Ele afirma que na época, foi contra a política de alianças para garantir maioria parlamentar. “Achávamos que isso desfiguraria muito o projeto e dificultaria levar a cabo um projeto mais radical e de maior ruptura com a institucionalidade conservadora. Mas a gente optou por esse caminho”, relembra.
“Nós vencemos a eleição sozinhos, com partidos socialistas e comunistas, mas levamos o PMDB para o governo, e isso dificultou a implantação de um projeto”, afirma. Para ele, faltou instituir uma maior participação popular. Em Porto Alegre, por exemplo, ele governou sem maioria na Câmara Municipal, mas lastreado pelo apoio popular e dos movimentos sociais.
“Nosso maior erro foi ter abandonado canais de decisão popular direta. Iria formar conflitos com parlamento, claro que iria.

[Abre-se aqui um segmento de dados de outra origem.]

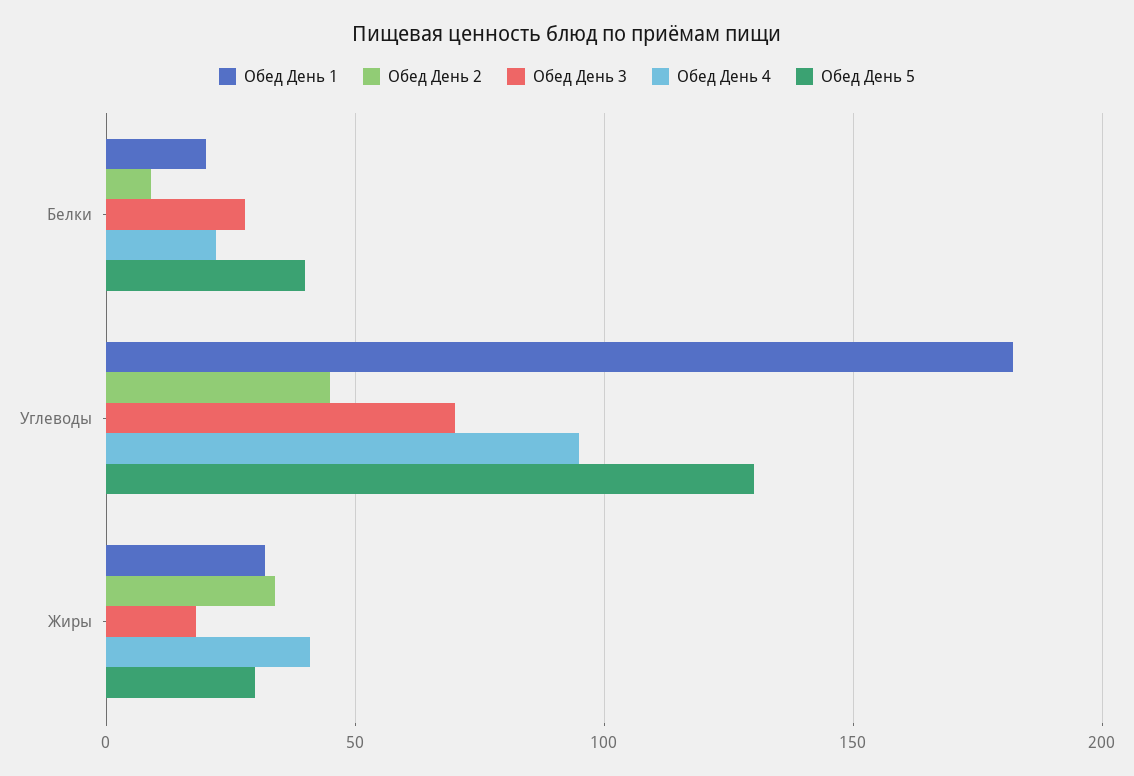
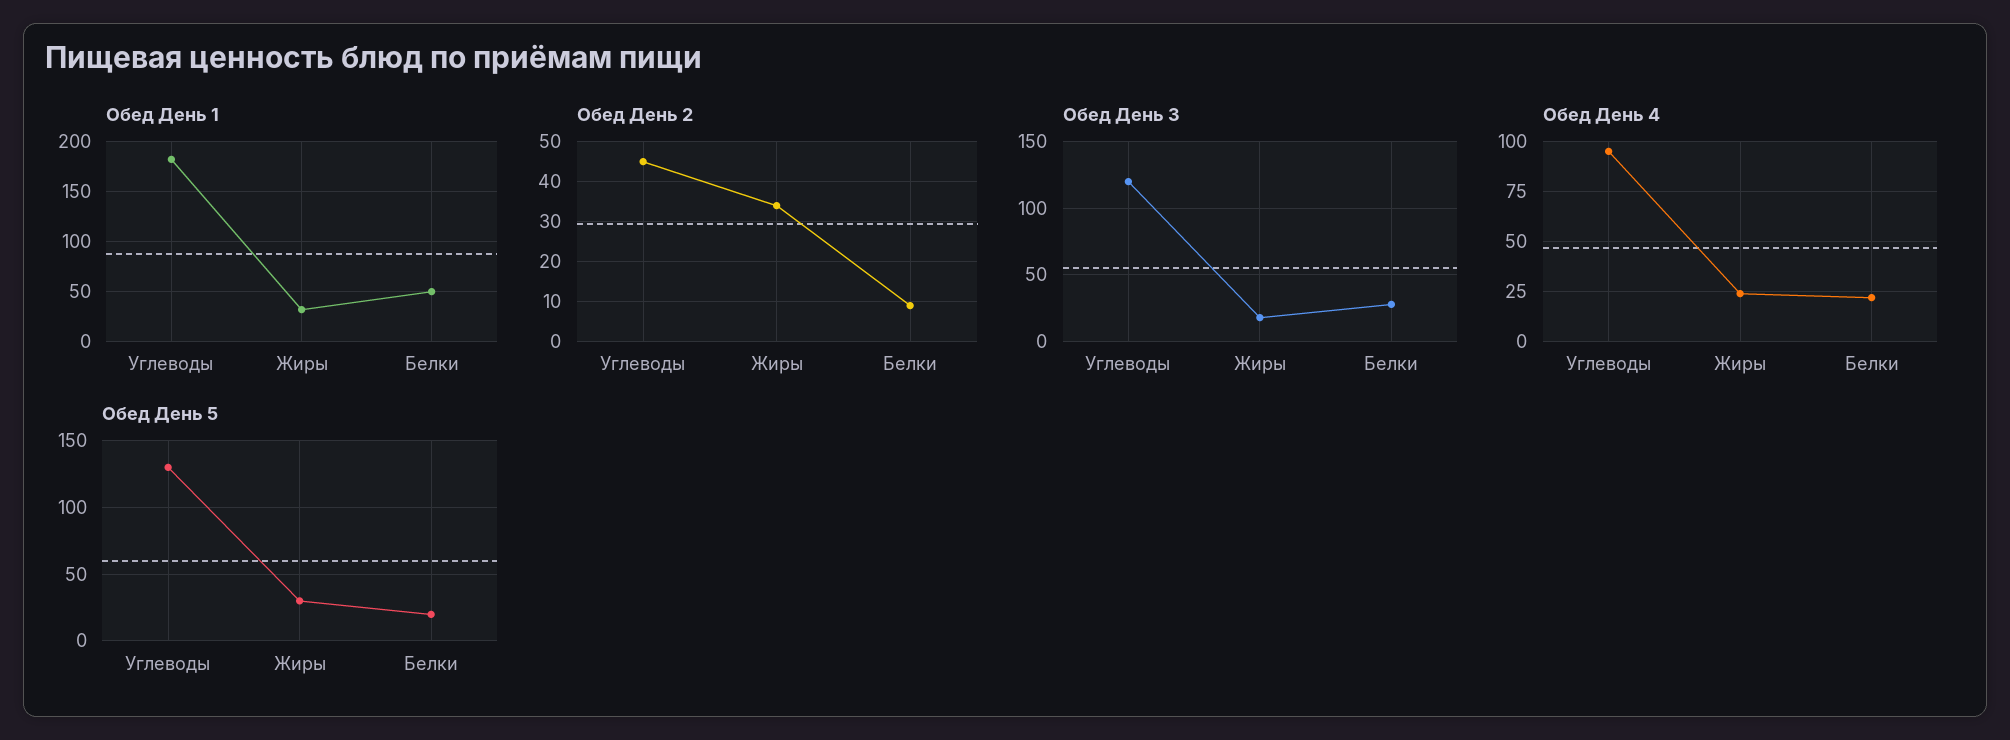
  {
    "Обед День 1": {
-     "Белки": 20,
+     "Белки": 50,
      "Углеводы": 180,
      "Жиры": 30
    },
    "Обед День 2": {
      "Белки": 10,
      "Углеводы": 45,
      "Жиры": 35
    },
    "Обед День 3": {
      "Белки": 30,
-     "Углеводы": 70,
+     "Углеводы": 120,
      "Жиры": 20
    },
    "Обед День 4": {
      "Белки": 20,
      "Углеводы": 95,
-     "Жиры": 40
+     "Жиры": 25
    },
    "Обед День 5": {
-     "Белки": 40,
+     "Белки": 20,
      "Углеводы": 130,
      "Жиры": 30
    }
  }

Mas numa sociedade como a nossa não dá para trabalhar pela inclusão social e diminuição da desigualdade sem ter conflito, sem ter contradição, não existe isso”, critica. “Hoje está provado que o caminho do desastre é a aliança com os setores comprometidos com o capitalismo, subordinados à burguesia, e manutenção de regras e leis eleitorais que são montadas para destruir qualquer partido de esquerda”, explica.
6º Congresso
Esses erros cometidos pelo PT devem ser revisados com profundidade no 6º Congresso, afirma Raul. “Se não demarcarmos claramente qual a reforma política que o Brasil precisa, a necessidade de um outro campo de alianças, de uma outra relação com a sociedade organizada, nós só iremos acumular esforços para uma nova derrota”, diz.
“Temos que estar juntos dos sindicatos dos trabalhadores e do povo em geral lutando contra a precarização do trabalho que está em curso, a votação agora da terceirização é um retrocesso brutal e secular, vamos recuar ao século 19”, explica.
Para ele, o Congresso é necessário para que o partido volte a ter nitidez ideológica, programática. “Sem isso não há partido político. A nitidez que nos permite ter relação com movimento social e sindical. Nós temos que ter lado”, conclui.
“O PT nasceu para ser esse partido. Trabalhador vota em trabalhador. Eles serão responsáveis pela sua emancipação. E nenhum desses textos básicos foi revogado”, aponta.
“Nós batemos no limiar, a população ainda pode nos dar uma chance se sairmos do 6º congresso com capacidade de luta e enfrentamento”, afirma. Segundo ele, não há conciliação possível com a direita e o capitalismo brasileiro. “Não precisa de mais provas, todo o século XX tá aí, os golpes de 54, de 64, de 61, agora mais um em Dilma. São golpes anti-democraticos que não respseitam a soberania popular”, explica.